De Kopenhaagse Post meldt dat Downsyndroom ‘met uitsterven is bedreigd’ in Denemarken. In IJsland zijn zelfs alle kinderen met Down geaborteerd gedurende 5 jaar. Honderd procent! In Nederland is het selectieve abortus cijfer tot ongeveer 90 procent. De angst voor kinderen met Downsyndroom zit er blijkbaar goed in. De efficiente NIPT, die in 2017 standaard wordt, zal die angst dieper laten wortelen. Immers, ‘als die test aan iedere zwangere wordt aangeboden, dan zal het wel ernstig zijn’, zei een aanstaande vader letterlijk. De realiteit is dat een groot onderzoek onder meer dan 3000 gezinnen heeft aangetoond dat zij helemaal niet ‘lijden’ onder Downsyndroom. Mensen met Down zijn gemiddeld veel gelukkiger dan mensen zonder Down. Dit geldt ook voor hun broers, zussen, papa’s en mama’s.

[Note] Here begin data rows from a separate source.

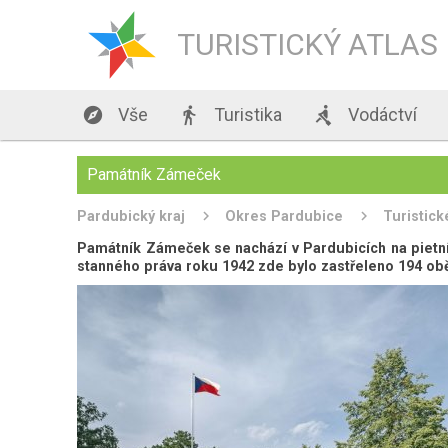
TURISTICKÝ ATLAS

Vše

Turistika

Vodáctví
Památník Zámeček
Pardubický kraj
Okres Pardubice
Turistick
Památník Zámeček se nachází v Pardubicích na pietn
stanného práva roku 1942 zde bylo zastřeleno 194 obě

Ik mag anderen niet veroordelen om hun ‘keuzes’, wordt er gezegd. Maar je gewilde kind aborteren, alleen omdat het Downsyndroom heeft, lijkt me het ultieme waarde-oordeel dat je over iemands leven kunt vellen. Ik kan niet anders dan dit ook als een persoonlijke afwijzing zien. Het ‘Downsyndroom’ van mijn kinderen wordt immers steeds voorop gesteld als het gaat om meedoen in de samenleving; onderwijs, recreatie en op de arbeidsmarkt.
Mensen met Down ‘sterven uit’
‘Mensen met Downsyndroom met uitsterven bedreigd’. Deze woorden beschrijven niet de opzettelijke en systematische eliminatie die nu plaatsvindt onder de noemer gezondheidszorg. Het voortbestaan van een groep mensen met Downsyndroom -die altijd deel heeft uitgemaakt van het menselijk ras- is afhankelijk gemaakt van het waarde-oordeel van een andere groep mensen. Dat is een grove schending van de mensenrechten.

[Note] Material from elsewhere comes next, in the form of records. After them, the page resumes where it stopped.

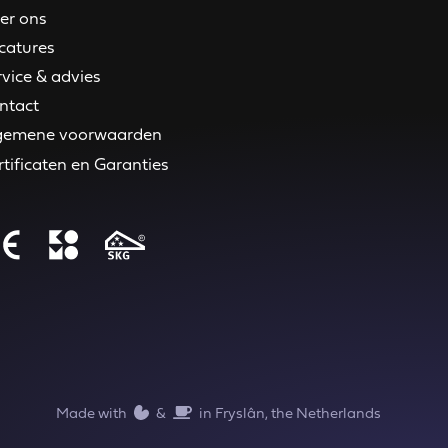
er ons
catures
rvice & advies
ntact
gemene voorwaarden
rtificaten en Garanties
Made with
️&
in Fryslân, the Netherlands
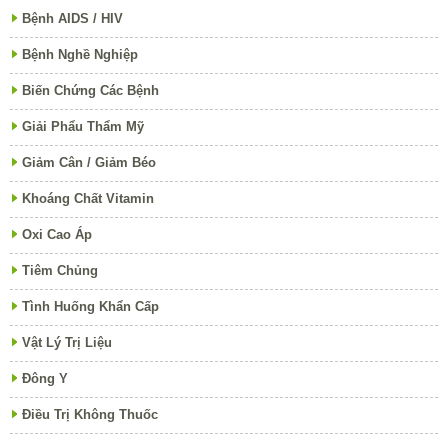
Bệnh AIDS / HIV
Bệnh Nghề Nghiệp
Biến Chứng Các Bệnh
Giải Phẩu Thẩm Mỹ
Giảm Cân / Giảm Béo
Khoáng Chất Vitamin
Oxi Cao Áp
Tiêm Chủng
Tình Huống Khẩn Cấp
Vật Lý Trị Liệu
Đông Y
Điều Trị Không Thuốc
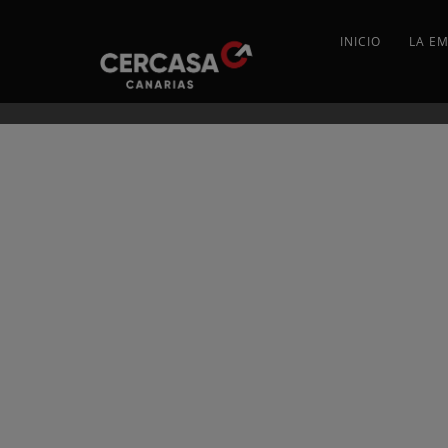
INICIO
LA E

Kinderen met Down mankeren niets. Een samenleving die systematisch afwijst mankeert iets. We mogen mensen niet met elkaar vergelijken, de ene ‘eigenheid’ boven de andere stellen. Het wordt tijd dat we eens echt op gaan staan voor de gelijkheid van mensen met Downsyndroom of een andere beperking. Kinderen met Downsyndroom brengen een eigen rijkdom. Wij moeten deze leren zien.